Berenson's father, Mark, said he was grateful Peruvian authorities gave her permission to travel and that she would return to Peru because she did not want to break the law.
"I'm glad she has a chance to be here for my 70th birthday," Mark Berenson told Reuters in New York. "I'm looking forward to being with my grandson and playing with him."
A student at the Massachusetts Institute of Technology before becoming involved in social justice issues in Latin America, Berenson was pulled off a bus in Lima 16 years ago and charged with belonging to the Tupac Amaru Revolutionary Movement, or MRTA, an urban guerrilla group.
The MRTA was active in the 1980s and 1990s when a larger insurgency, the Maoist Shining Path, also tried to topple the state.
While behind bars, she became known as an accomplished baker, participated in talent shows of inmates, and had a child with her lawyer, Anibal Apari, a former member of the MRTA.
She told Reuters last year that life outside prison was "much harder than I thought."

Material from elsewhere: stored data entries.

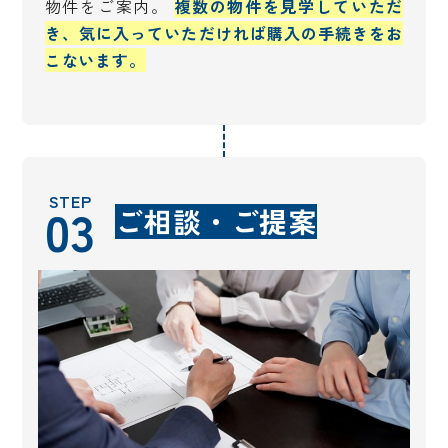
物件をご案内。
複数の物件を見学していただ
き、気に入っていただければ購入の手続きをお
こないます。
STEP
03
ご相談・ご提案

Her neighbors in Lima shouted insults at her after her release in a country where people are still traumatized by memories of a long civil war that killed 69,000 people.
Berenson was never convicted of participating in violent acts, but was found guilty of providing support to the MRTA. She says she was imprisoned for renting a house where MRTA members stayed.
"It would be nice if people didn't see me as the face of terrorism, but I can't change that. I live with it. It's not easy, especially because I don't think that I'm a terrorist," she said at the time.
A military tribunal initially sentenced her to life in prison using counterterrorism laws. She was retried later in a civilian court and her sentence was reduced after pressure from her parents, human rights groups and the U.S. government.